Editorial: Holidays in Anti-Spam Land

Every time I vow not to write an editorial about anti-spam activists, they make an irresistible case for giving them one more verbal slap in the head.

This issue's reason: London-based The Spamhaus Project (Spamhaus.org) last month blacklisted at least one of Yahoo's servers because some less-than-ethical folks reportedly set up shop on Yahoo Store to sell spamming software.

OK, all together now, spam is wrong. This editorial is not in defense of spammers. They use other people's resources to deliver their mail. It's theft.
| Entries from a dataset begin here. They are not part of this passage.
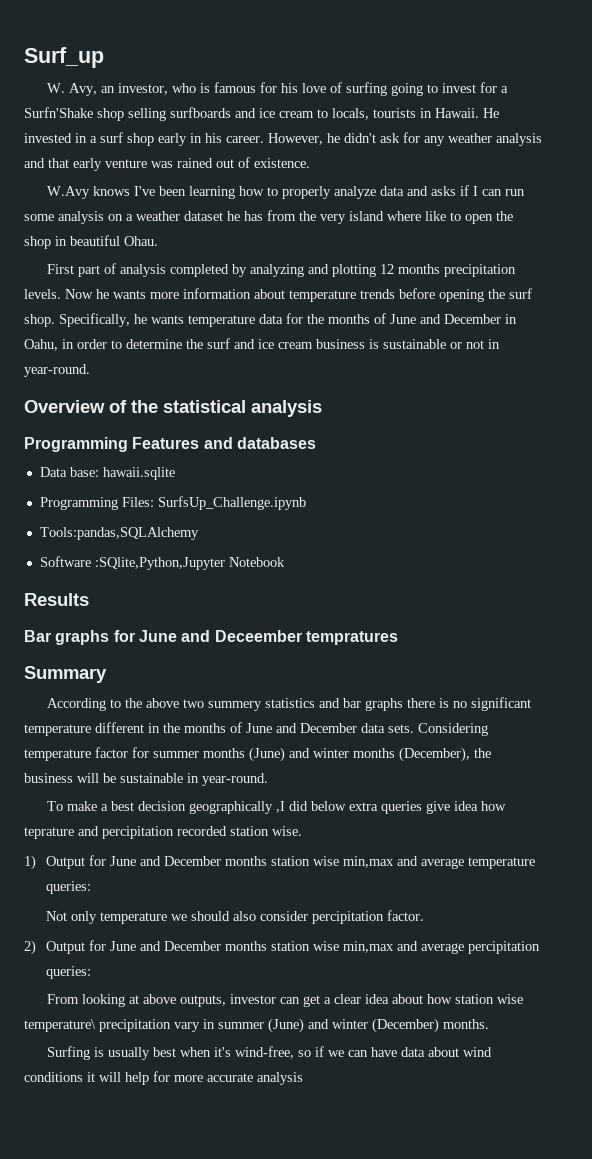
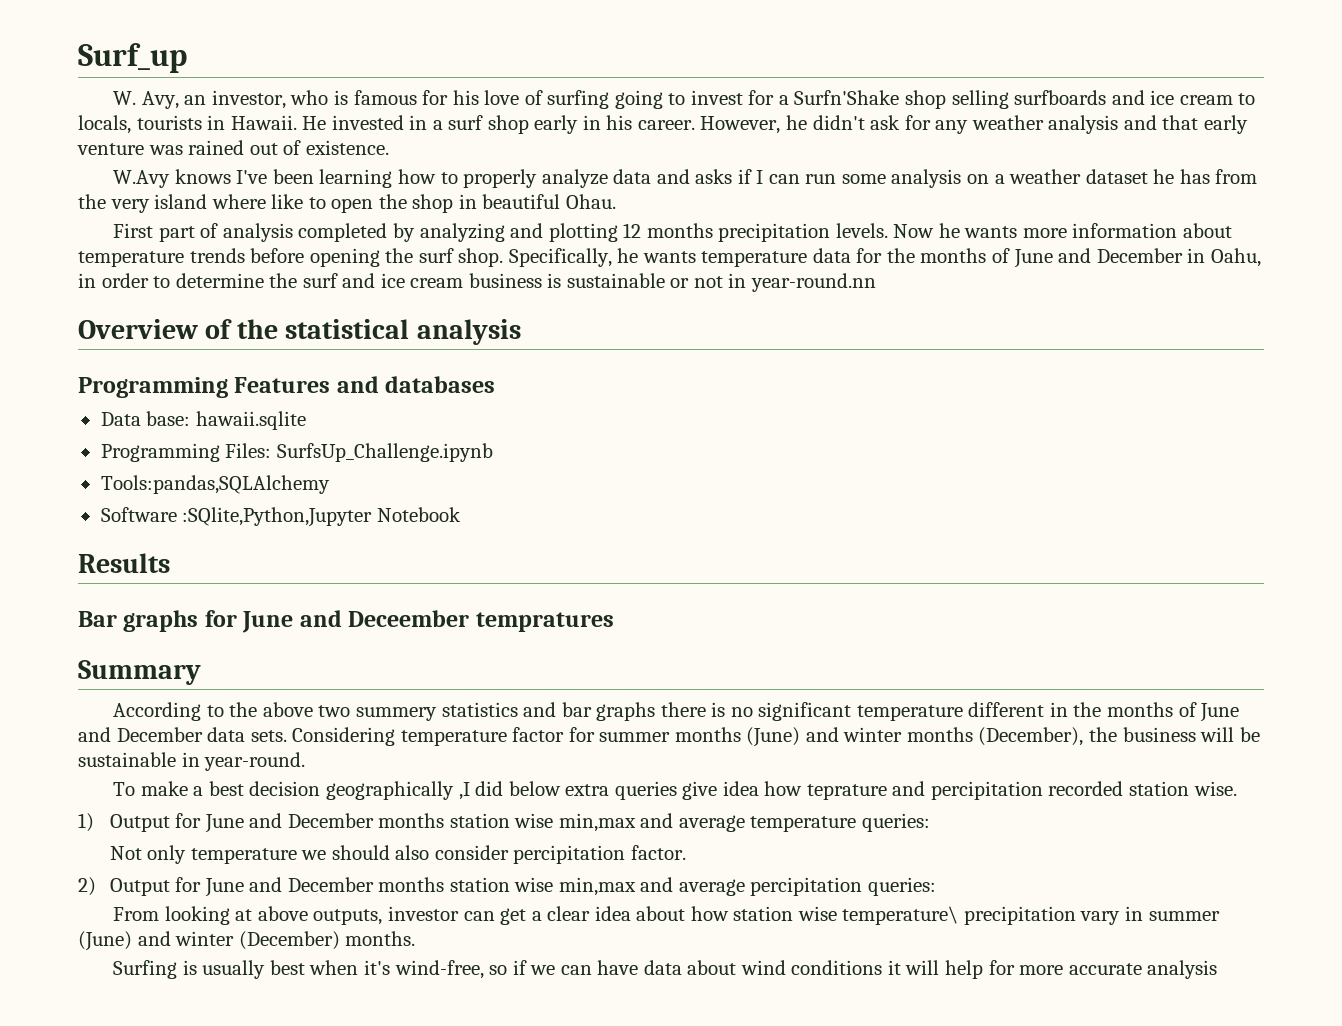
[24,364,90,377] year-round. -> [751,273,877,292] year-round.nn

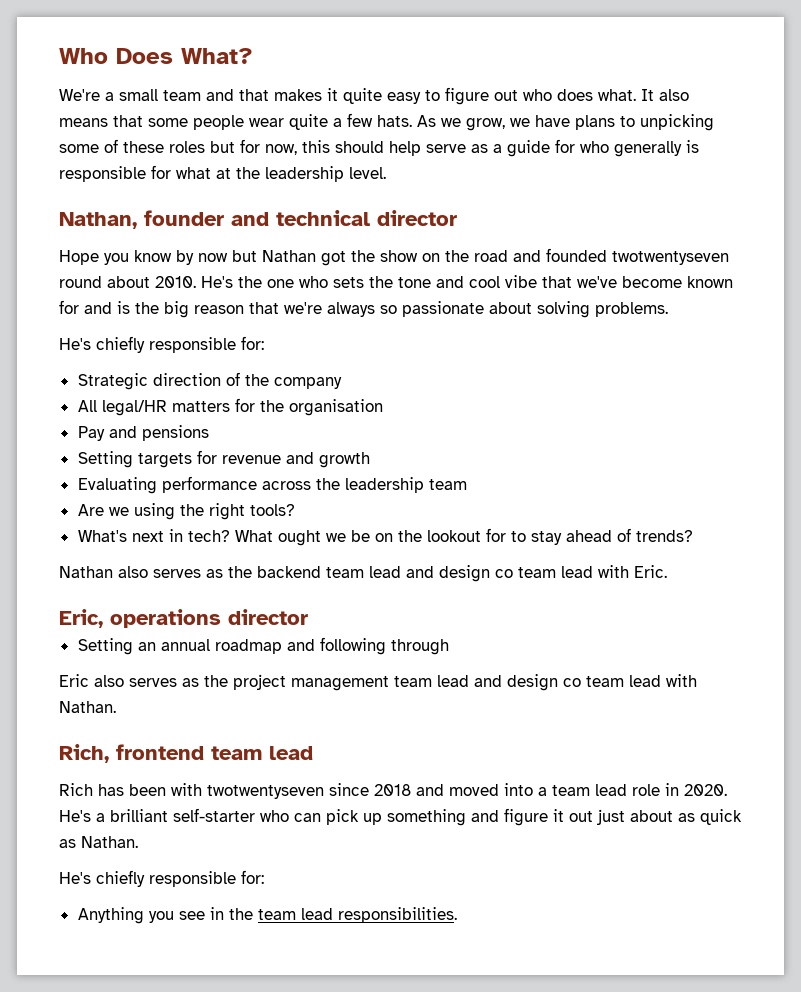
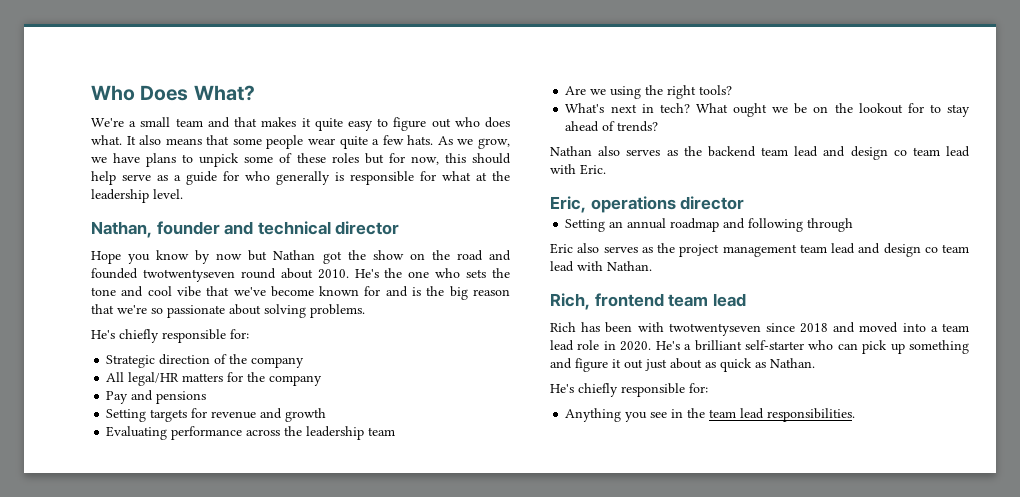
[640,114,714,131] unpicking -> [199,153,240,167] unpick
[327,302,375,317] always -> (147, 309) none
[288,399,383,416] organisation -> [269,375,323,386] company

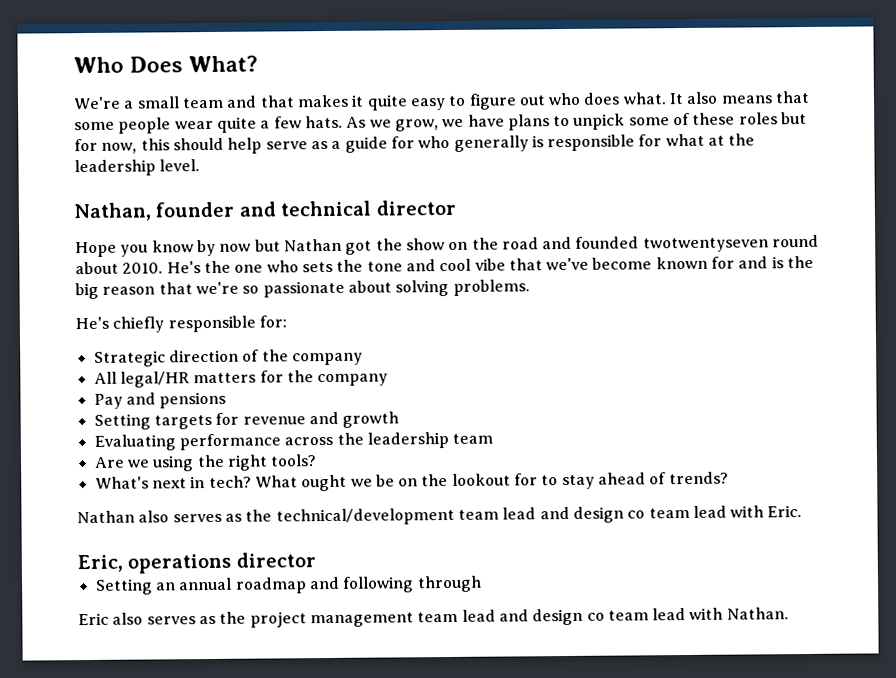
[707,146,756,157] backend -> [275,507,455,526] technical/development
[550,293,746,310] [550,322,969,336] [550,340,969,354] [550,358,815,372] [550,383,708,397] [565,408,856,422] // Rich, frontend team lead // Rich has been with twotwentyseven since 2018 and moved into a team lead role in 2020. He's a brilliant self-starter who can pick up something and figure it out just about as quick as Nathan. // He's chiefly responsible for: // Anything you see in the team lead responsibilities. -> (789, 613) none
So please, just once, anti-spammers, save the avalanche of e-mail explaining that now-obvious concept.

The problem with Spamhaus Project's action is that in the process of moving against the would-be spam software merchants, the blacklisting organization (or for those who want to use the term that anti-spam blacklisters use so they can feel better about what they do, blocklisting organization) blocked some customer service e-mail during the latter half of December and beginning of January.

Hmmm. December? Store? Any connections being drawn out there in anti-spam land? Apparently not.

And this is one more example of what crusaders run amok do. They hurt innocent people and then try to justify it.

“The sale of stealth spamware is illegal in eight U.S. states, as well as being against the AUPs [Acceptable Use Policy] of most ISPs. So we blocked the Yahoo Store mail servers until Yahoo management woke up (which didn't take long),” said Steve Linford, director of The Spamhaus Project.

Great, Steve. Glad you're on the case. Merry Christmas to you, too. Blocking even small, kitchen-table retailers during the holiday selling season is one more example of how myopic anti-spam activists can be. Anti-spammers have their agenda. And if they steamroll innocent merchants in the process, too bad.

It's hard to believe there was no other option. Couldn't they have called Yahoo, threatening to blacklist them? Not cool either, but better.

To be sure, system administrators have a serious burden. They are desperate for ways to block unsolicited porn and pyramid e-mails. And there are some seriously unethical folks drowning the system in unwanted garbage.

But none of this is an excuse to block legitimate communications between innocent merchants and their customers.

The folks who run these anti-spam blacklisting services employ a similar philosophy to that of military boot camp drill instructors. In boot camp, recruits are quickly taught that when one of their ranks screws up, everyone pays.

In the military, this philosophy creates necessary cohesion. On the Internet, it simply makes doing business harder when doing business is already hard enough.